# Texte à lire
--

Un agent du Cri a remarqué qu’aujourd’hui c’est plus possible de se balader avec l’argent des mandats, des comptes courants et du carnet d’épargne. C’est fini les chariots tirés sur les trottoirs, les chemins de terre en deux-chevaux et les tournées qu’on garde jusqu’à la retraite. Le monde a changé, pas seulement La Poste. « Maintenant on ne distribue plus que de la merde sans adresse et des factures, le facteur, on lui voit le dos, le mien je ne sais même pas qui c’est ».

« Moi je sais, ironise un ami, c’est le facteur d’avenir ». C’est celui qui ne peut plus prendre une lettre à cause des normes européennes et de la concurrence et à qui vous pouvez toujours demander de vous déposer au village, il n’a pas de siège passager dans sa voiture et c’est strictement interdit. C’est la victoire de la norme et de la précision des taches.

D’ailleurs si les fonctionnaires de La Poste, comme à l’Education Nationale, tendent à être remplacés par des auxiliaires sous contrat privé, pas moyen de faire croire à cet ancien receveur que La Poste reste un enjeu stratégique pour l’État, et qu’elle ne peut disparaître. La Preuve, les agents du Cri ont fait toutes les postes de Châtellerault pendant la grève du 29 janvier, elles étaient ouvertes à cause de la continuité du service public, vitale pour l’État en cas de crise. Bien sûr, tous les guichets étaient fermés, mais il y avait le directeur et des employés. « Il faut savoir que les grévistes étaient titulaires, et je vais vous dire, quand j’étais à Paris, il y avait eu grève et je me suis retrouvé tout seul dans la poste. Je n’ai donc pas ouvert mais à Paris il y a tous les gens important alors le téléphone arabe ou je ne sais quoi, on m’a téléphoné pour que j’ouvre mais j’ai tenu bon.

La Poste dont parle nos facteurs est celle qui ne s’est pas encore mis à l’heure européenne, qui n’a pas encore internet et la concurrence des services, qui a le monopole des communications. C’est la Poste qui subit de plein fouet la rapide mutation du monde.

--

# Tâches à faire
(1) Dans le texte sur La Poste, quelles sont les choses dont on dit « C’est fini » ?
(2) Reproduis le passage du texte sur La Poste qui va de « Un agent du » à « précision des taches. », ces deux bornes comprises.
(3) Le texte sur La Poste confirme-t-il chacune de ces affirmations ? Réponds par oui ou par non et cite les mots qui tranchent.
(a) Pendant la grève du 29 janvier, les agents du Cri ont trouvé les postes de Châtellerault fermées.
(b) Le facteur d’avenir n’a pas de siège passager dans sa voiture.
(c) Lors d’une grève à Paris, la personne qui raconte a fini par ouvrir la poste après un coup de téléphone.
On peut se passer des entrées.

--

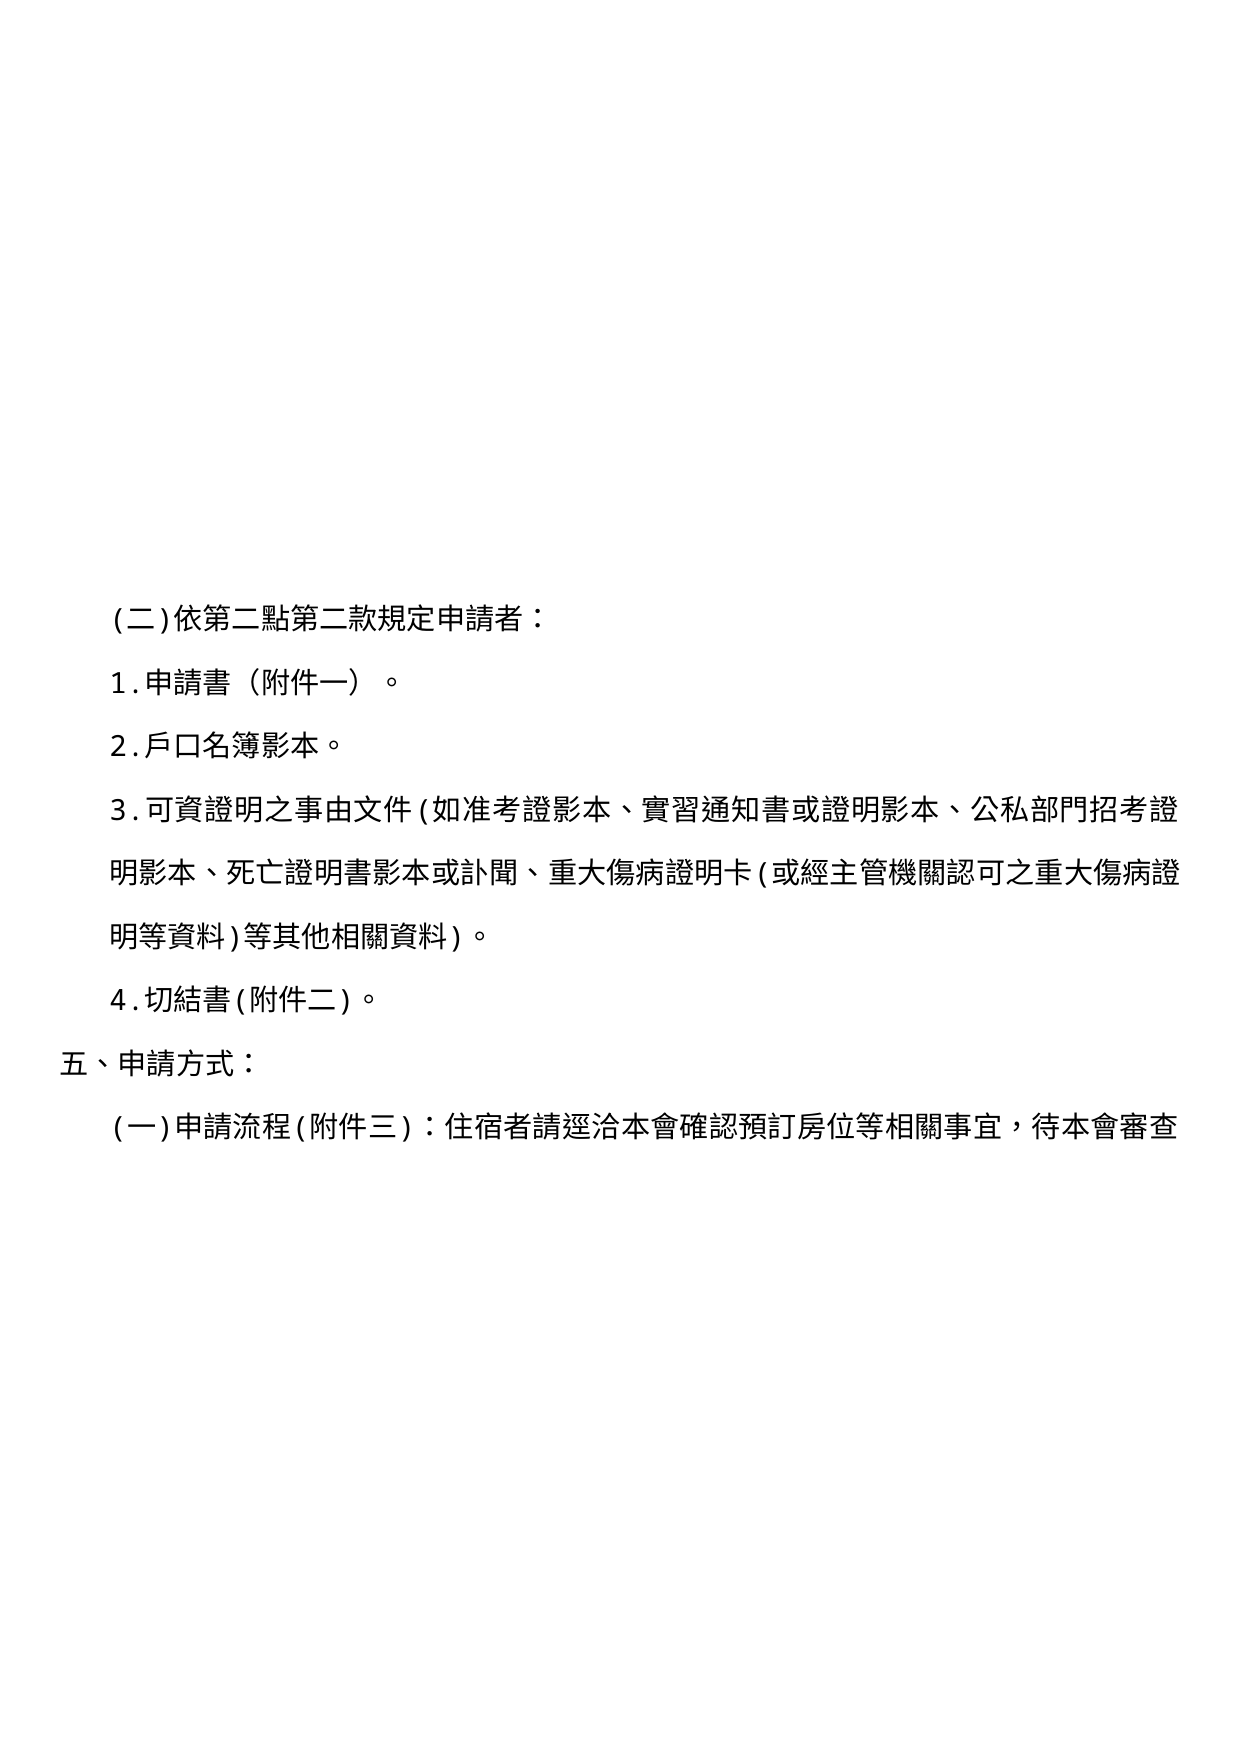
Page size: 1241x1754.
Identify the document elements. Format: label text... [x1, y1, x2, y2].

text (二)依第二點第二款規定申請者： [109, 596, 1181, 638]
text 2.戶口名簿影本。 [109, 723, 1181, 765]
text (一)申請流程(附件三)：住宿者請逕洽本會確認預訂房位等相關事宜，待本會審查 [109, 1104, 1181, 1146]
text 3.可資證明之事由文件(如准考證影本、實習通知書或證明影本、公私部門招考證明影本、死亡證明書影本或訃聞、重大傷病證明卡(或經主管機關認可之重大傷病證明等資料)等其他相關資料)。 [109, 786, 1181, 956]
text 1.申請書（附件一）。 [109, 659, 1181, 702]
text 五、申請方式： [59, 1041, 1181, 1083]
text 4.切結書(附件二)。 [109, 977, 1181, 1019]
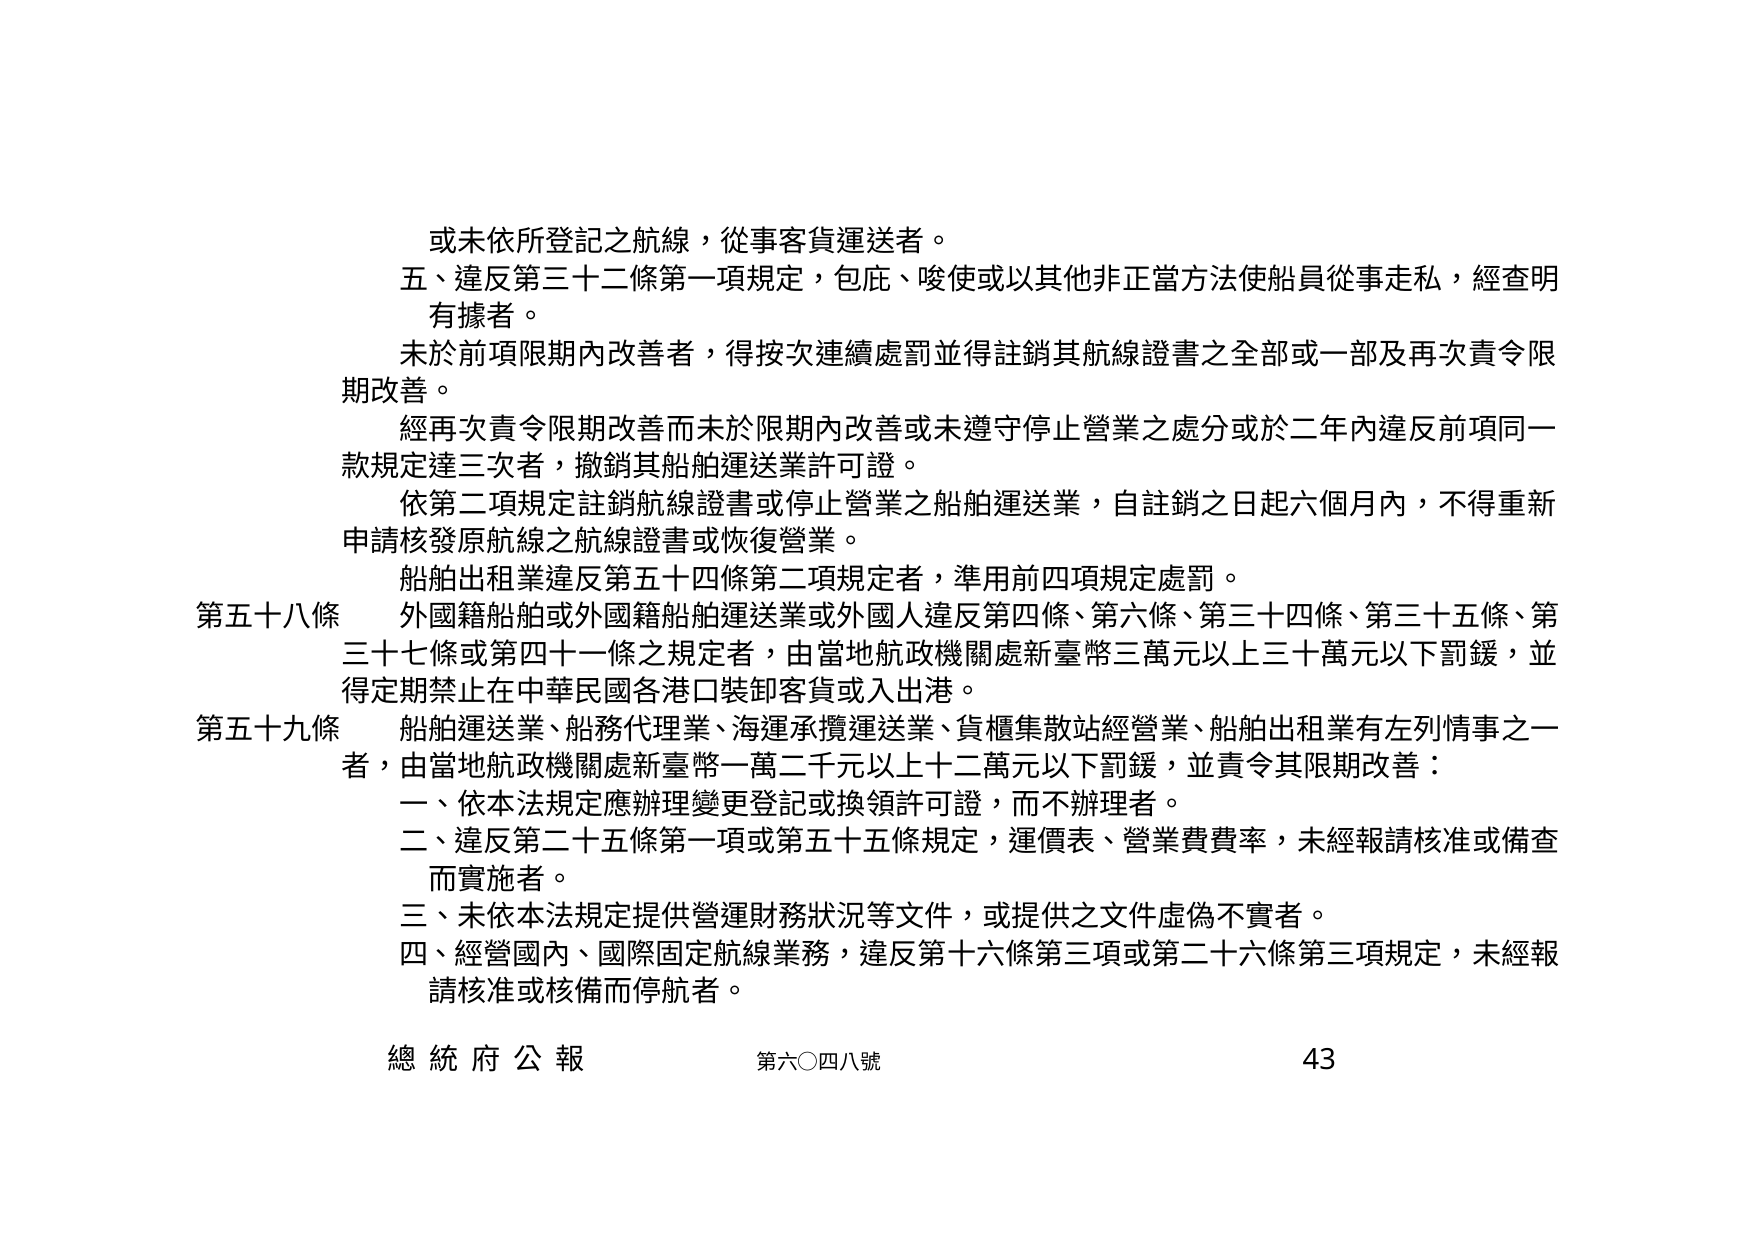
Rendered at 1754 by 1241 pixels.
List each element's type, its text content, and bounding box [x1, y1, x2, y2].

text 三、未依本法規定提供營運財務狀況等文件，或提供之文件虛偽不實者。 [399, 897, 1559, 934]
text 一、依本法規定應辦理變更登記或換領許可證，而不辦理者。 [399, 784, 1559, 822]
text 二、違反第二十五條第一項或第五十五條規定，運價表、營業費費率，未經報請核准或備查而實施者。 [399, 822, 1559, 897]
text 五、違反第三十二條第一項規定，包庇、唆使或以其他非正當方法使船員從事走私，經查明有據者。 [399, 259, 1559, 334]
text 未於前項限期內改善者，得按次連續處罰並得註銷其航線證書之全部或一部及再次責令限期改善。 [341, 334, 1559, 409]
text 或未依所登記之航線，從事客貨運送者。 [399, 222, 1559, 259]
text 第五十八條 外國籍船舶或外國籍船舶運送業或外國人違反第四條、第六條、第三十四條、第三十五條、第三十七條或第四十一條之規定者，由當地航政機關處新臺幣三萬元以上三十萬元以下罰鍰，並得定期禁止在中華民國各港口裝卸客貨或入出港。 [195, 597, 1559, 709]
text 經再次責令限期改善而未於限期內改善或未遵守停止營業之處分或於二年內違反前項同一款規定達三次者，撤銷其船舶運送業許可證。 [341, 409, 1559, 484]
text 船舶出租業違反第五十四條第二項規定者，準用前四項規定處罰。 [341, 559, 1559, 597]
text 四、經營國內、國際固定航線業務，違反第十六條第三項或第二十六條第三項規定，未經報請核准或核備而停航者。 [399, 934, 1559, 1009]
text 第五十九條 船舶運送業、船務代理業、海運承攬運送業、貨櫃集散站經營業、船舶出租業有左列情事之一者，由當地航政機關處新臺幣一萬二千元以上十二萬元以下罰鍰，並責令其限期改善： [195, 709, 1559, 784]
text 依第二項規定註銷航線證書或停止營業之船舶運送業，自註銷之日起六個月內，不得重新申請核發原航線之航線證書或恢復營業。 [341, 484, 1559, 559]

--

# Réponses fournies
(1)
- les chariots tirés sur les trottoirs
- les chemins de terre en deux-chevaux
- les tournées qu’on garde jusqu’à la retraite

(2)
Un agent du Cri a remarqué qu’aujourd’hui c’est plus possible de se balader avec l’argent des mandats, des comptes courants et du carnet d’épargne. C’est fini les chariots tirés sur les trottoirs, les chemins de terre en deux-chevaux et les tournées qu’on garde jusqu’à la retraite. Le monde a changé, pas seulement La Poste. « Maintenant on ne distribue plus que de la merde sans adresse et des factures, le facteur, on lui voit le dos, le mien je ne sais même pas qui c’est ».

« Moi je sais, ironise un ami, c’est le facteur d’avenir ». C’est celui qui ne peut plus prendre une lettre à cause des normes européennes et de la concurrence et à qui vous pouvez toujours demander de vous déposer au village, il n’a pas de siège passager dans sa voiture et c’est strictement interdit. C’est la victoire de la norme et de la précision des taches.

(3)
(a) Non : « elles étaient ouvertes à cause de la continuité du service public ».
(b) Oui : « il n’a pas de siège passager dans sa voiture ».
(c) Non : « mais j’ai tenu bon ».